Wang Yixia, Wang Yanxue, Chen Qi, Keuleers Emmanuel
Tilburg University, Warandelaan 2, Tilburg, 5037, AB, Netherlands.
South China Normal University, Guangzhou, China.
Behav Res Methods. 2025 Jun 23;57(7):206. doi: 10.3758/s13428-025-02701-7.
This paper presents the Simplified Chinese Lexicon Project (SCLP), which collects lexical decision data for all 8105 characters in the List of Commonly Used Standard Chinese Characters and for 4864 pseudocharacters, which were generated using a novel method that leveraged the hierarchical nature of Chinese characters. We compared the collected data to existing megastudies on Chinese characters, and found that the newly collected data performed similarly in terms of reliability. The comprehensive coverage of simplified Chinese characters in the present study added to the existing studies by allowing for a more fine-grained investigation of the effects of a variety of character attributes on visual processing. We illustrated these advantages by performing virtual experiments on visual complexity and on the interplay between neighborhood size and regularity. Our results indicated that characters with higher visual complexity were harder to recognize, in line with previous findings, while regular characters took longer to process when the neighborhood size was small. In addition, we present a new evaluation of the interaction between character frequency and subcomponent frequency, resulting in a three-way interaction among character frequency, radical frequency, and residual component frequency. Extending the investigation of subcomponent frequency to the analysis of pseudocharacters, we found that the interaction of radical frequency and residual component frequency also modulated pseudocharacter rejection.

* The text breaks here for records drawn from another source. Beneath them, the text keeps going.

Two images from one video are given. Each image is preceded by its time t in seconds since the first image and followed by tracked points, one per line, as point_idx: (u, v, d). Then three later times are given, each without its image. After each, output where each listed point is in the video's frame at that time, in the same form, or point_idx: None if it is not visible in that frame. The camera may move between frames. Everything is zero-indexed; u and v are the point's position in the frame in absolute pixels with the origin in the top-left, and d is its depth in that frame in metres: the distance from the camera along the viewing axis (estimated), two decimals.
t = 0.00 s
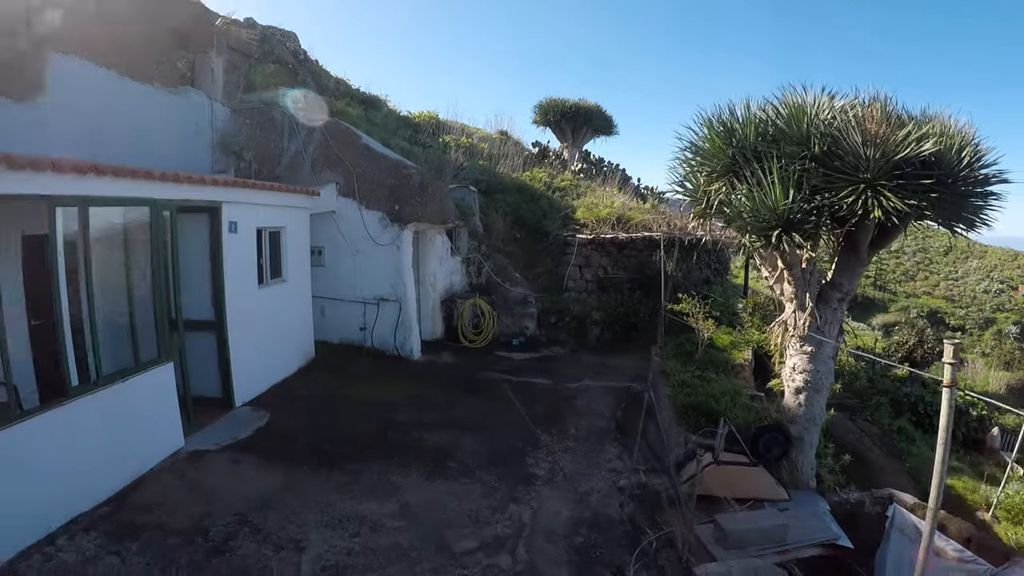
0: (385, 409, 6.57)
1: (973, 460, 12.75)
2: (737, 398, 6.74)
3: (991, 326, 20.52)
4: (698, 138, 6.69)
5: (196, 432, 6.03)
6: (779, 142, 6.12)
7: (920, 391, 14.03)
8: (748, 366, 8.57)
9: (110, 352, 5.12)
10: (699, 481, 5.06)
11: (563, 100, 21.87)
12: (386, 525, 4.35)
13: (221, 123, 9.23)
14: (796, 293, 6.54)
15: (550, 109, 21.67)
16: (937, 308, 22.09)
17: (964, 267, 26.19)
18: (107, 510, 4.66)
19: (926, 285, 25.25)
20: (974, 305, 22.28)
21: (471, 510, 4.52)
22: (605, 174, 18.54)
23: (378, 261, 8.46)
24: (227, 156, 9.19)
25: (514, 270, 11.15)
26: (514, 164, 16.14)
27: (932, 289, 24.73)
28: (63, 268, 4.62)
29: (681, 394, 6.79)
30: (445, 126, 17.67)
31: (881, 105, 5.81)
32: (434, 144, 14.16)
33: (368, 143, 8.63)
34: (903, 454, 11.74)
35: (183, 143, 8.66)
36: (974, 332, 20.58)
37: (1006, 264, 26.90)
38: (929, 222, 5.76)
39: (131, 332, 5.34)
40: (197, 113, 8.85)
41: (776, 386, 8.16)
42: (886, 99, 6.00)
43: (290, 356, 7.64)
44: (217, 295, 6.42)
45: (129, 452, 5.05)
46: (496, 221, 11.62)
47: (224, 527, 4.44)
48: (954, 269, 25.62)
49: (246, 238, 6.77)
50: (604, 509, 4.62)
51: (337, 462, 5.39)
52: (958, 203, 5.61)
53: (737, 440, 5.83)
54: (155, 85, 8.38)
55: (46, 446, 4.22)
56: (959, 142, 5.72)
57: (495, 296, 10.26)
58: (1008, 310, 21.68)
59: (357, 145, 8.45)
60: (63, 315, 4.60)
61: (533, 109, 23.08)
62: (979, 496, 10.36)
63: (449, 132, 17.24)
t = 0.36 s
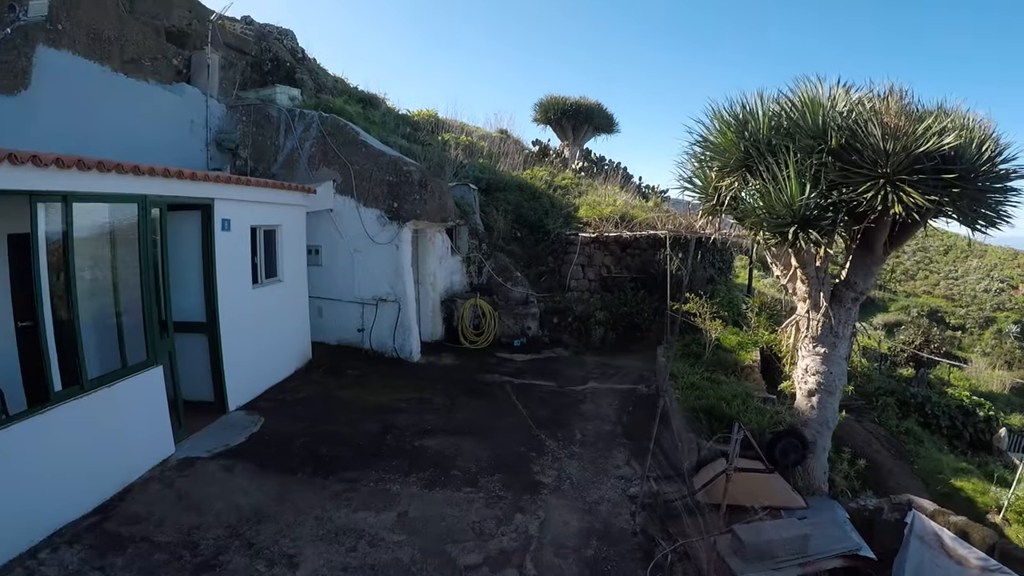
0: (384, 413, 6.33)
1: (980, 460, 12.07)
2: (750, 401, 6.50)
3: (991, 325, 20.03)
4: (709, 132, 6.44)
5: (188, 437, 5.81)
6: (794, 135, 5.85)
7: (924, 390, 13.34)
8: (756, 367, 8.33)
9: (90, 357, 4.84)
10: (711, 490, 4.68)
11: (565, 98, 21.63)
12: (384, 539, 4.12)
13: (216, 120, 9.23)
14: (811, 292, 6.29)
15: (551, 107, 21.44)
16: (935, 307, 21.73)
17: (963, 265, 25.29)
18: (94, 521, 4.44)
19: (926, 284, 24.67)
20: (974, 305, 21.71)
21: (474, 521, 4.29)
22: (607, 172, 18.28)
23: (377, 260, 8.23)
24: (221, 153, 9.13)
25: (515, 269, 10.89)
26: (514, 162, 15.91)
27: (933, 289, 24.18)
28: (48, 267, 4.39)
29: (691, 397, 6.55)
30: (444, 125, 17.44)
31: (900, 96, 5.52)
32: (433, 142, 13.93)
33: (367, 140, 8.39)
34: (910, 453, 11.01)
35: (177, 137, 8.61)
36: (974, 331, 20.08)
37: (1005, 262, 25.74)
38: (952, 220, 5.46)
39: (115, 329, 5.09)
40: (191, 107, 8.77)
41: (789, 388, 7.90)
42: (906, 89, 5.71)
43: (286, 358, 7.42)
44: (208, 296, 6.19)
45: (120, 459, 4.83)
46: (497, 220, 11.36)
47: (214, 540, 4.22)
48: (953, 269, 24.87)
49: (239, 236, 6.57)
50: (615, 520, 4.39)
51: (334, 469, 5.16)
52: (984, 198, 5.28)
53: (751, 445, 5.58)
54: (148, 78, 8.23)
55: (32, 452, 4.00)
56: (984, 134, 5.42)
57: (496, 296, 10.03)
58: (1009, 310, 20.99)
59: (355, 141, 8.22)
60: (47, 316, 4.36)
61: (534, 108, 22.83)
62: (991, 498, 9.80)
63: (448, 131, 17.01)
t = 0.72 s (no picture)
0: (371, 418, 6.10)
1: (980, 459, 11.88)
2: (748, 403, 6.30)
3: (984, 324, 19.85)
4: (706, 124, 6.25)
5: (166, 444, 5.56)
6: (793, 127, 5.67)
7: (921, 389, 13.12)
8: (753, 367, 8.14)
9: (62, 358, 4.54)
10: (712, 495, 4.43)
11: (557, 96, 21.44)
12: (367, 552, 3.91)
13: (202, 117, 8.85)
14: (811, 289, 6.10)
15: (543, 105, 21.25)
16: (928, 305, 21.54)
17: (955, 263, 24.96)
18: (64, 533, 4.20)
19: (919, 283, 24.46)
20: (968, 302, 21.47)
21: (462, 532, 4.08)
22: (600, 171, 18.08)
23: (364, 260, 8.00)
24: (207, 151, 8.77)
25: (506, 268, 10.67)
26: (506, 161, 15.71)
27: (926, 288, 23.98)
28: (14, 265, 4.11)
29: (688, 399, 6.34)
30: (436, 124, 17.22)
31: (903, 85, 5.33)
32: (424, 140, 13.71)
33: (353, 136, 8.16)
34: (910, 453, 10.73)
35: (162, 136, 8.31)
36: (967, 329, 19.85)
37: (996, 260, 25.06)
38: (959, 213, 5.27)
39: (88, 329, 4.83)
40: (175, 104, 8.44)
41: (787, 389, 7.73)
42: (908, 79, 5.52)
43: (270, 361, 7.18)
44: (188, 297, 5.95)
45: (92, 468, 4.58)
46: (488, 219, 11.13)
47: (189, 553, 4.00)
48: (945, 268, 24.54)
49: (220, 235, 6.35)
50: (610, 530, 4.20)
51: (317, 477, 4.93)
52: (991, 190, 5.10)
53: (750, 448, 5.38)
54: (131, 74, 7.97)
55: None
56: (989, 125, 5.25)
57: (487, 296, 9.81)
58: (1000, 309, 20.42)
59: (341, 138, 8.00)
60: (12, 317, 4.09)
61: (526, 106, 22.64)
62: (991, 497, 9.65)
63: (439, 129, 16.80)
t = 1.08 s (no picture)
0: (353, 420, 5.92)
1: (971, 459, 11.79)
2: (741, 404, 6.16)
3: (970, 324, 19.83)
4: (697, 118, 6.10)
5: (141, 449, 5.35)
6: (787, 120, 5.54)
7: (910, 388, 13.03)
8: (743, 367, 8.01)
9: (37, 354, 4.31)
10: (704, 501, 4.20)
11: (544, 95, 21.31)
12: (346, 562, 3.73)
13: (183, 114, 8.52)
14: (805, 288, 5.97)
15: (530, 104, 21.11)
16: (915, 305, 21.42)
17: (943, 263, 24.91)
18: (30, 542, 3.98)
19: (905, 283, 24.12)
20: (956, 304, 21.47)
21: (446, 541, 3.91)
22: (587, 170, 17.96)
23: (347, 259, 7.81)
24: (187, 148, 8.43)
25: (493, 268, 10.51)
26: (492, 160, 15.54)
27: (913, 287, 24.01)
28: None
29: (679, 401, 6.17)
30: (422, 123, 17.03)
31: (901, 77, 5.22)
32: (409, 139, 13.52)
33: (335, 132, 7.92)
34: (902, 454, 10.54)
35: (140, 132, 8.05)
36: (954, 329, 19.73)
37: (986, 259, 25.10)
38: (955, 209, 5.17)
39: (60, 327, 4.57)
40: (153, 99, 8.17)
41: (780, 389, 7.56)
42: (904, 71, 5.42)
43: (251, 363, 6.98)
44: (164, 296, 5.74)
45: (59, 475, 4.33)
46: (474, 217, 10.86)
47: (160, 563, 3.80)
48: (933, 268, 24.36)
49: (198, 232, 6.15)
50: (600, 537, 4.05)
51: (295, 483, 4.75)
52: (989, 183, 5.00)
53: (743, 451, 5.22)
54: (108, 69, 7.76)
55: None
56: (987, 118, 5.18)
57: (474, 296, 9.64)
58: (988, 308, 20.88)
59: (323, 135, 7.76)
60: None
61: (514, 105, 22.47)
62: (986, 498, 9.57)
63: (425, 128, 16.61)
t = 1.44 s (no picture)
0: (335, 419, 5.72)
1: (965, 458, 11.58)
2: (736, 401, 5.97)
3: (958, 323, 19.73)
4: (689, 107, 5.94)
5: (116, 448, 5.12)
6: (783, 108, 5.40)
7: (901, 386, 12.92)
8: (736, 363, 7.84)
9: (10, 353, 4.10)
10: (702, 500, 4.03)
11: (532, 93, 21.16)
12: (325, 566, 3.54)
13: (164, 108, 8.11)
14: (801, 281, 5.82)
15: (518, 102, 20.95)
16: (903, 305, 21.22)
17: (931, 263, 24.90)
18: None
19: (894, 283, 23.92)
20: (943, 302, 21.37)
21: (431, 543, 3.73)
22: (575, 168, 17.81)
23: (331, 254, 7.61)
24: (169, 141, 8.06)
25: (480, 265, 10.32)
26: (480, 158, 15.37)
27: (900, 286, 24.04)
28: None
29: (673, 398, 5.98)
30: (409, 120, 16.83)
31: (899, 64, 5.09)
32: (395, 136, 13.32)
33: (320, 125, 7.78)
34: (895, 453, 10.29)
35: (117, 126, 7.66)
36: (942, 329, 19.55)
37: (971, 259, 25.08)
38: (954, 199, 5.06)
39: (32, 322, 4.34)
40: (135, 92, 7.77)
41: (775, 386, 7.40)
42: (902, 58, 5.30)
43: (232, 360, 6.77)
44: (141, 291, 5.52)
45: (27, 477, 4.10)
46: (461, 215, 10.82)
47: (129, 568, 3.60)
48: (919, 268, 24.18)
49: (177, 225, 5.94)
50: (592, 539, 3.89)
51: (274, 483, 4.55)
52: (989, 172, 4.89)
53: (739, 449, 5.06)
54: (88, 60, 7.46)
55: None
56: (986, 106, 5.07)
57: (460, 294, 9.45)
58: (975, 308, 20.44)
59: (308, 127, 7.62)
60: None
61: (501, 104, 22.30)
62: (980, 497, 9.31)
63: (412, 126, 16.40)
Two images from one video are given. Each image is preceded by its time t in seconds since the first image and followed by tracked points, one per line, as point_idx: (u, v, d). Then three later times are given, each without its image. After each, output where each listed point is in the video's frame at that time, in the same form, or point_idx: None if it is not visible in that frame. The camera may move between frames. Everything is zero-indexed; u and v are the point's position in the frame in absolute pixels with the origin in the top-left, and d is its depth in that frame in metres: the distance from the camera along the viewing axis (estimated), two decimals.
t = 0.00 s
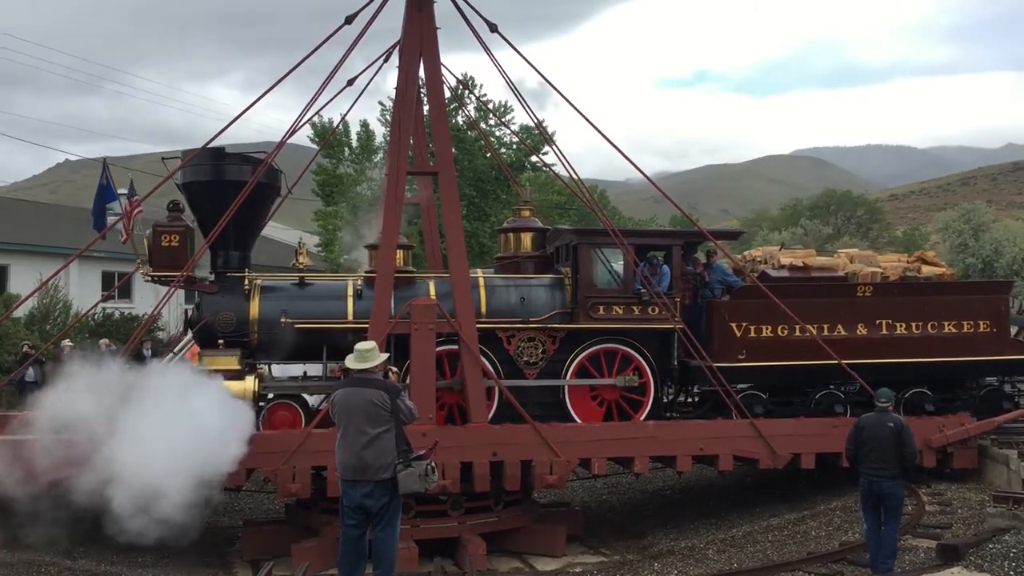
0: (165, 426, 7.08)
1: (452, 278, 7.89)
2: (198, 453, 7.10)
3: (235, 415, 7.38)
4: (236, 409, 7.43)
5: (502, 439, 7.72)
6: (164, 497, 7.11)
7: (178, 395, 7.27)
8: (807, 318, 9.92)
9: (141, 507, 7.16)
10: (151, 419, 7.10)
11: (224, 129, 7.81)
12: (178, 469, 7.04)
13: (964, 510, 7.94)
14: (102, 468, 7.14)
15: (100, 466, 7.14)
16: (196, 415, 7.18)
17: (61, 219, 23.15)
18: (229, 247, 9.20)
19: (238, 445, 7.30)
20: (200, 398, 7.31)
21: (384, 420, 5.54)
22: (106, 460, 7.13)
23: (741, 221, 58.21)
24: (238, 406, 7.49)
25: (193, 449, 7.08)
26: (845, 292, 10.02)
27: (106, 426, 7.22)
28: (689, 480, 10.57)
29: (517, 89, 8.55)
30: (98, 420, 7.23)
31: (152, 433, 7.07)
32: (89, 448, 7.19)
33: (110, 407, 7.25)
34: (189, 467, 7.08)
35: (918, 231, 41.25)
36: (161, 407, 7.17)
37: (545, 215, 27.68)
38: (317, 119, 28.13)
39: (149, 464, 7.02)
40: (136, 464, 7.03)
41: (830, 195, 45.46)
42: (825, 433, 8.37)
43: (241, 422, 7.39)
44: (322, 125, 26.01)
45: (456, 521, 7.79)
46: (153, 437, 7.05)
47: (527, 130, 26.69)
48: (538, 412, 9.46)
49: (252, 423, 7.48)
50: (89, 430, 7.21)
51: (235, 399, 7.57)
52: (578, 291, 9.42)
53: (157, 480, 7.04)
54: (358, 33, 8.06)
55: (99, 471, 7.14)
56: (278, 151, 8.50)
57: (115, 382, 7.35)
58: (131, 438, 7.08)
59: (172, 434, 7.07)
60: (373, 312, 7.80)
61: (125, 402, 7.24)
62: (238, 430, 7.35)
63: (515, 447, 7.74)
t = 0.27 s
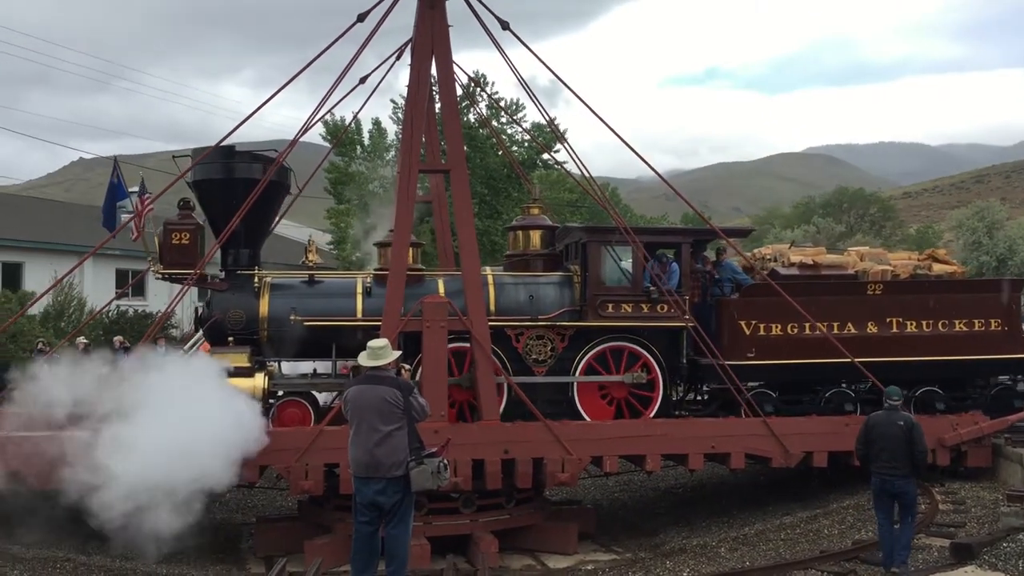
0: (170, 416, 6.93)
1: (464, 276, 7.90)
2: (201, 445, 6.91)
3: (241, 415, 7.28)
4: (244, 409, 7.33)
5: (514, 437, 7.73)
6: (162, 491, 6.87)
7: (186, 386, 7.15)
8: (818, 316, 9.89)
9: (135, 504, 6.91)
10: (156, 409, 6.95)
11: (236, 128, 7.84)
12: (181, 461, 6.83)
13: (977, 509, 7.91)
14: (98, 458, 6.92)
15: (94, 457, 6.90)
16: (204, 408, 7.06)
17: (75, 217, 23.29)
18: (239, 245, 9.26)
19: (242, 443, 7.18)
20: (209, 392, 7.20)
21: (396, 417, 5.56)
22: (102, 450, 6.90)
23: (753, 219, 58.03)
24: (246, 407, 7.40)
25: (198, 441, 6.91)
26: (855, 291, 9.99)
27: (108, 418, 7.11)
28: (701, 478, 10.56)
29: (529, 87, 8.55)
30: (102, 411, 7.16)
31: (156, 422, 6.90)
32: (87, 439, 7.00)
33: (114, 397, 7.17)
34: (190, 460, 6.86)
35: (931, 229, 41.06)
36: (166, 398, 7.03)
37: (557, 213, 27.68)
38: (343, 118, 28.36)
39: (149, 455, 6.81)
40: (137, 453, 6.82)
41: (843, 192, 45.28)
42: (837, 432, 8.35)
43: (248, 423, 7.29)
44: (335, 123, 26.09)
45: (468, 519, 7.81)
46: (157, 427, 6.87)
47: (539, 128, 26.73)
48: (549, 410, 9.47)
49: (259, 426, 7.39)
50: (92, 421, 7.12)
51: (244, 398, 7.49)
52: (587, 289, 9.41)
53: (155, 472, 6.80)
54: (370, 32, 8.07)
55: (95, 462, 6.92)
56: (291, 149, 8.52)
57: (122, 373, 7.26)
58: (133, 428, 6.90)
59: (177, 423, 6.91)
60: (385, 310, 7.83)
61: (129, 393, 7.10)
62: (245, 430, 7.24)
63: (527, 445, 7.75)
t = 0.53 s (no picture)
0: (174, 410, 6.95)
1: (475, 272, 7.91)
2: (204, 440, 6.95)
3: (248, 411, 7.31)
4: (251, 405, 7.36)
5: (526, 433, 7.73)
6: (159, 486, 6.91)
7: (192, 380, 7.18)
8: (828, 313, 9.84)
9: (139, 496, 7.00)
10: (161, 401, 6.99)
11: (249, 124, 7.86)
12: (183, 456, 6.89)
13: (991, 507, 7.87)
14: (96, 450, 6.94)
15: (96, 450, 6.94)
16: (206, 406, 7.06)
17: (89, 213, 23.42)
18: (247, 241, 9.31)
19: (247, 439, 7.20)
20: (215, 386, 7.23)
21: (408, 413, 5.57)
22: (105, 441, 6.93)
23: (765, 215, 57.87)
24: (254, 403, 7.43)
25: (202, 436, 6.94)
26: (865, 287, 9.94)
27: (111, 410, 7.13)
28: (714, 475, 10.54)
29: (541, 83, 8.53)
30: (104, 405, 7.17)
31: (160, 414, 6.94)
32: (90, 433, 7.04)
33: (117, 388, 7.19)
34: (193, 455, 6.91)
35: (945, 226, 40.83)
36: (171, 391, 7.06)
37: (569, 209, 27.68)
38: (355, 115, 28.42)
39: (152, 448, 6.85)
40: (135, 447, 6.85)
41: (856, 189, 45.11)
42: (849, 429, 8.32)
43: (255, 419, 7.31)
44: (346, 120, 26.14)
45: (479, 515, 7.82)
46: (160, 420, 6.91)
47: (550, 124, 26.72)
48: (560, 406, 9.47)
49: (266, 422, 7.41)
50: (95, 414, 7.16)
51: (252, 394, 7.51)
52: (595, 286, 9.40)
53: (157, 465, 6.85)
54: (381, 28, 8.07)
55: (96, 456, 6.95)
56: (303, 146, 8.53)
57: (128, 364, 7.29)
58: (137, 420, 6.94)
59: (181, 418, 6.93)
60: (397, 307, 7.84)
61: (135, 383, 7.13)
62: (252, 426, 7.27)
63: (538, 442, 7.75)
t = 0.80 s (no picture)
0: (177, 404, 7.04)
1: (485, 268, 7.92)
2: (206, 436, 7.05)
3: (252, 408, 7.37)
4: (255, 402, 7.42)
5: (536, 428, 7.75)
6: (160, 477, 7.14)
7: (194, 380, 7.17)
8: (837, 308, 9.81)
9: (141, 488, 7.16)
10: (163, 395, 7.03)
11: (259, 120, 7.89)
12: (184, 450, 7.02)
13: (1004, 503, 7.84)
14: (100, 442, 7.09)
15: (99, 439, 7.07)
16: (207, 409, 7.10)
17: (101, 209, 23.54)
18: (256, 237, 9.27)
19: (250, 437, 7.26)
20: (217, 387, 7.25)
21: (419, 408, 5.58)
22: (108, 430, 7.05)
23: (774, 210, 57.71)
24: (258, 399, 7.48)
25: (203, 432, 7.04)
26: (873, 282, 9.91)
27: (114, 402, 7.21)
28: (724, 471, 10.53)
29: (551, 78, 8.52)
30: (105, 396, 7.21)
31: (160, 415, 7.01)
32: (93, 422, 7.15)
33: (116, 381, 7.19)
34: (194, 449, 7.04)
35: (956, 221, 40.64)
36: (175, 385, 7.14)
37: (579, 204, 27.65)
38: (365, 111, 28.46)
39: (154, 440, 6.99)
40: (136, 444, 7.01)
41: (867, 183, 44.93)
42: (860, 424, 8.31)
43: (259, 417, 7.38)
44: (356, 116, 26.18)
45: (490, 510, 7.84)
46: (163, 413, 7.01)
47: (560, 119, 26.70)
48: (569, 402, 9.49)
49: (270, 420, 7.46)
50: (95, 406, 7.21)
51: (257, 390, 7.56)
52: (602, 281, 9.38)
53: (159, 459, 7.03)
54: (391, 24, 8.08)
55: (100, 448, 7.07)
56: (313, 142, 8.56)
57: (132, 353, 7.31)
58: (139, 411, 7.03)
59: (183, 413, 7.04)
60: (408, 302, 7.86)
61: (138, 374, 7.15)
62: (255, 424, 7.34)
63: (548, 437, 7.76)
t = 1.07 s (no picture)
0: (174, 408, 7.05)
1: (492, 263, 7.91)
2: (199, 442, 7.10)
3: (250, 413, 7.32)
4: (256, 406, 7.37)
5: (544, 423, 7.74)
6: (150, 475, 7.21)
7: (194, 384, 7.17)
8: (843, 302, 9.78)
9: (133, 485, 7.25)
10: (162, 394, 7.03)
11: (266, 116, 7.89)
12: (179, 450, 7.07)
13: (1013, 497, 7.82)
14: (93, 437, 7.11)
15: (93, 431, 7.09)
16: (204, 414, 7.12)
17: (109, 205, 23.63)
18: (261, 232, 9.33)
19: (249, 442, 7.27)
20: (217, 392, 7.24)
21: (427, 404, 5.58)
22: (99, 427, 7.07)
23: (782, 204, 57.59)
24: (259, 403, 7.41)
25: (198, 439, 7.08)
26: (878, 276, 9.87)
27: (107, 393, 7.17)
28: (733, 465, 10.53)
29: (557, 73, 8.51)
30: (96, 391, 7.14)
31: (157, 416, 7.04)
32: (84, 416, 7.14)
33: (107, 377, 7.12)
34: (195, 451, 7.09)
35: (966, 214, 40.51)
36: (175, 385, 7.12)
37: (586, 199, 27.63)
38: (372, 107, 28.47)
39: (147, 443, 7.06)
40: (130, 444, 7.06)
41: (875, 177, 44.81)
42: (870, 419, 8.29)
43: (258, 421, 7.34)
44: (363, 111, 26.18)
45: (498, 505, 7.84)
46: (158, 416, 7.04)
47: (567, 114, 26.67)
48: (576, 397, 9.48)
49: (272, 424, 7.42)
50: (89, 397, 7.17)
51: (263, 389, 7.51)
52: (607, 276, 9.33)
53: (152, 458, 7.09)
54: (397, 19, 8.06)
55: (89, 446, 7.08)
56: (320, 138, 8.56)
57: (132, 345, 7.24)
58: (135, 410, 7.03)
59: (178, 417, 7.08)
60: (415, 298, 7.86)
61: (133, 371, 7.11)
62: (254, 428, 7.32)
63: (556, 432, 7.75)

To support researchers in conducting behavioral experiments or statistical modeling, we provide both trial-level data and experiment materials.
本文介绍了简体中文字典项目(SCLP),该项目收集了《通用规范汉字表》中所有8105个汉字以及4864个伪汉字的词汇判断数据,这些伪汉字是使用一种利用汉字层级结构的新方法生成的。我们将收集到的数据与现有的关于汉字的大型研究进行了比较,发现新收集的数据在可靠性方面表现相似。本研究对简体汉字的全面覆盖通过允许对各种汉字属性对视觉处理的影响进行更细致的研究,为现有研究增添了内容。我们通过对视觉复杂性以及邻域大小与规则性之间的相互作用进行虚拟实验,展示了这些优势。我们的结果表明,视觉复杂性较高的汉字更难识别,这与先前的研究结果一致,而当邻域大小较小时,规则汉字的处理时间更长。此外,我们对汉字频率与子部件频率之间的相互作用进行了新的评估,结果得出了汉字频率、部首频率和剩余部件频率之间的三向相互作用。将子部件频率的研究扩展到伪汉字的分析中,我们发现部首频率和剩余部件频率的相互作用也调节了伪汉字的拒绝。为了支持研究人员进行行为实验或统计建模,我们提供了试验级数据和实验材料。